The highest honour in the field of environmental epidemiology recognises the researcher’s work to promote healthier cities
The International Society for Environmental Epidemiology (ISEE) has awarded its highest honour, the John Goldsmith Award , to researcher Mark Nieuwenhuijsen of the Barcelona Institute for Global Health (ISGlobal), a centre supported by the ”la Caixa” Banking Foundation .
The Goldsmith Award recognises “sustained and outstanding contributions to the knowledge and practice of environmental epidemiology” and is awarded annually to professionals who have “contributed in substantive and innovative fashion to the methods and practice of epidemiology over many years”.
Mark J Nieuwenhuijsen PhD currently serves as Director of the Urban Planning, Environment and Health Initiative at ISGlobal, where he leads the Air Pollution and Urban Environment research programme. He has published nearly 400 research articles over the course of his 25-year career and his work has been cited more than 25,000 times.
Nieuwenhuijsen is recognised worldwide for his work to promote healthier cities that eschew today’s high-pollution, car-centric model of urban living and for his research on the links between transport and health. In recent years, his work has focused on promoting healthy and sustainable approaches to urban and transport planning through the reduction of car use, promotion of public and active transportation and greening of cities.
“I am very honoured to receive this award, not only because it is the highest honour in the world of environmental epidemiology but also because it is a recognition of the importance of the topic of my work,” commented Nieuwenhuijsen. “In a city like Barcelona alone, 3.000 people die prematurely every year due to suboptimal urban and transport planning”, he added.
The winner of the 2018 Goldsmith Award was announced on 29 August 2018 during ISEE’s annual meeting in Ottawa (Canada). Nieuwenhuijsen’s selection marks the second time in four years that ISGlobal researchers have received the Goldsmith Award ( Jordi Sunyer was the winner in 2014).
Rebecca James Baker Award
ISEE presents four other annual awards in different categories, including the Rebecca James Baker Award , which recognises young researchers who demonstrate “a commitment to environmental epidemiology as a tool for improving public health and quality of life”. The winner of this year’s Baker Award is Haneen Khreis , a former ISGlobal researcher who now works at the Texas A&M Transportation Institute.

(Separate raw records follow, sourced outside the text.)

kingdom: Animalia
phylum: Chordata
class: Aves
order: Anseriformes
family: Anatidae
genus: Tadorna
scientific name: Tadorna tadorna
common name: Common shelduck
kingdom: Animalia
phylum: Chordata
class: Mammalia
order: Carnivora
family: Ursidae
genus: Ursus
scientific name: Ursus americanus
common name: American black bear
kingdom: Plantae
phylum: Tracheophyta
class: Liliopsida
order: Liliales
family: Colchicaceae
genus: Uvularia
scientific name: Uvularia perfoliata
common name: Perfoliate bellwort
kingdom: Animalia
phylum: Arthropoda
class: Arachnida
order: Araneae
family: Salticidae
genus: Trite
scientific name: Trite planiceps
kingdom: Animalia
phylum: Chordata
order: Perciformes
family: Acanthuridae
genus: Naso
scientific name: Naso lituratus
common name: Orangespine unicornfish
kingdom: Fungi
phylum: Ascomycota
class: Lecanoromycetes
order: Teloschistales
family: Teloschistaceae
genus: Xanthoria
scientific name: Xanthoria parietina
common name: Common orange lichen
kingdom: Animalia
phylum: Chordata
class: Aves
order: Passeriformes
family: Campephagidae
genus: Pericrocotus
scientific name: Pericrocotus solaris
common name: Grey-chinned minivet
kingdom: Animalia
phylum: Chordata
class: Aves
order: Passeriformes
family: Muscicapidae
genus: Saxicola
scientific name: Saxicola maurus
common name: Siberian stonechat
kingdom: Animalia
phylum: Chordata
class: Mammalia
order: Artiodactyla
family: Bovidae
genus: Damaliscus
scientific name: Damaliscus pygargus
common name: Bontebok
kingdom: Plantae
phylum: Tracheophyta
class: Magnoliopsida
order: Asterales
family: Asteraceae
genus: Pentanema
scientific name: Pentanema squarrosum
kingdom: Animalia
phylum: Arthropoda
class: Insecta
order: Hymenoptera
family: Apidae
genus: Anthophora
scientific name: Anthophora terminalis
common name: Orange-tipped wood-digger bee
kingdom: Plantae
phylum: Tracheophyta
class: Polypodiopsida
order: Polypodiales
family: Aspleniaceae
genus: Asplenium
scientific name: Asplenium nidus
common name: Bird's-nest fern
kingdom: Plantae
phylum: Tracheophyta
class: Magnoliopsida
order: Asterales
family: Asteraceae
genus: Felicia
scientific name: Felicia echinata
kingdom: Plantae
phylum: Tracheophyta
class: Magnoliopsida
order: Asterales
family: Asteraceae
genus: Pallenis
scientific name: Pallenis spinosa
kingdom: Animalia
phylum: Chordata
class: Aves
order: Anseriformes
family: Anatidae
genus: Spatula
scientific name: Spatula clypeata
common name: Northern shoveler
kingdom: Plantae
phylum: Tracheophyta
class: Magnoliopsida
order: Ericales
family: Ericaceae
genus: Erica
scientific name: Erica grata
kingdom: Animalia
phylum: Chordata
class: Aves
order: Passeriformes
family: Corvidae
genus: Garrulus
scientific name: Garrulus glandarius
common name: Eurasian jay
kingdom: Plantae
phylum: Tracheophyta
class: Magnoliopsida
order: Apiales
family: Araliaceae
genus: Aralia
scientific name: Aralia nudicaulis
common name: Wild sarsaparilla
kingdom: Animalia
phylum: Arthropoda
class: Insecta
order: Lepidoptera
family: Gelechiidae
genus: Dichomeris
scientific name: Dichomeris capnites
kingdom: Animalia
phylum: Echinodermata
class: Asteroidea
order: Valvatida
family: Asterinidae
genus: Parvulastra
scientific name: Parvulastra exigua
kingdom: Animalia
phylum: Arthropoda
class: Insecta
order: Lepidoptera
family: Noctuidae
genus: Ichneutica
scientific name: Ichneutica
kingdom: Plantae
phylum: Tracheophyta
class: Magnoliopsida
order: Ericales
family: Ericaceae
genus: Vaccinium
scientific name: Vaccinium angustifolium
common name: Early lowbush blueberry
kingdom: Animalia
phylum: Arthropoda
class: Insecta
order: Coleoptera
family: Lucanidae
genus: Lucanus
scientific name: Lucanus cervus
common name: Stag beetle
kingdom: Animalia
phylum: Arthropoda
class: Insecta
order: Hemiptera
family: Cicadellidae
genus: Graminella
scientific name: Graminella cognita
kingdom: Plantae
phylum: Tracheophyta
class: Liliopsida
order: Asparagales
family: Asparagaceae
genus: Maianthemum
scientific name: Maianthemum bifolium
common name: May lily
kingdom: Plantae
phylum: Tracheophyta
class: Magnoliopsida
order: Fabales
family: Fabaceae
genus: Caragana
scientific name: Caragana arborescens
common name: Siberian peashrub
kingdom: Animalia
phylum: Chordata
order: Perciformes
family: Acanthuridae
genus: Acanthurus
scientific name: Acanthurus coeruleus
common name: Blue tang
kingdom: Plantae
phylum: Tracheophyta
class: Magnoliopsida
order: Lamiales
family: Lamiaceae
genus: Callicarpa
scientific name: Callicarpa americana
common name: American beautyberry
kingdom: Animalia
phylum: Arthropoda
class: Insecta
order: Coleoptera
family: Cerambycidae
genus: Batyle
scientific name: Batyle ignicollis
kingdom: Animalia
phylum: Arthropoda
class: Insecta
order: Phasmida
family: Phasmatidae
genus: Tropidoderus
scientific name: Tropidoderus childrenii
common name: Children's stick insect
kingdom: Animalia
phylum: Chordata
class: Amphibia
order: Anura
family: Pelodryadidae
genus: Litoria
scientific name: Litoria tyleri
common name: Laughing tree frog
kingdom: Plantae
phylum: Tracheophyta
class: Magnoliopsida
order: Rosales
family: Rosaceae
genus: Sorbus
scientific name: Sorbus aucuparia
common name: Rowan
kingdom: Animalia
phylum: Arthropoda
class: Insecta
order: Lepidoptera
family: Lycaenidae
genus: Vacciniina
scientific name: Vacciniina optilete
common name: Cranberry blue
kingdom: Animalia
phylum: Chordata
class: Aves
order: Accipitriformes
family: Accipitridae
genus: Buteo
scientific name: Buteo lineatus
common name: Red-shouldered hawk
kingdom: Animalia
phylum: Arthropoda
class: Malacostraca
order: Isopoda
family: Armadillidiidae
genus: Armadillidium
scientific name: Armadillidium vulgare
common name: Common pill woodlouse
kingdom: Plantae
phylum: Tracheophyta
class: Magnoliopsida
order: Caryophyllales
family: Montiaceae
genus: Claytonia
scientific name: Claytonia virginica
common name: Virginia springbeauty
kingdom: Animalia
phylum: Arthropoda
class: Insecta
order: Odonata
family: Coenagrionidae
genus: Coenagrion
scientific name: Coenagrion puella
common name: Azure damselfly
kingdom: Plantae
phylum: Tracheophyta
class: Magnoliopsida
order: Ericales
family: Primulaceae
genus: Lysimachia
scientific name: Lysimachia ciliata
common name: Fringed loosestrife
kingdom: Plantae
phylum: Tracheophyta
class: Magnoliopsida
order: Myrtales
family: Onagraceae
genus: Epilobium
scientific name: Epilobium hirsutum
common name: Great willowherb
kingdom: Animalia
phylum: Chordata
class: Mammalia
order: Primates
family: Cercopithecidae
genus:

In addition to being selected for this year’s ISEE awards, Nieuwenhuijsen and Khreis are also co-editors of Integrating Human Health into Urban and Transport Planning , a new book published this year by Springer that brought together the world’s leading experts on urban and transport planning, environmental exposures, physical activity, health and health impact assessment to discuss challenges and healthy solutions in cities.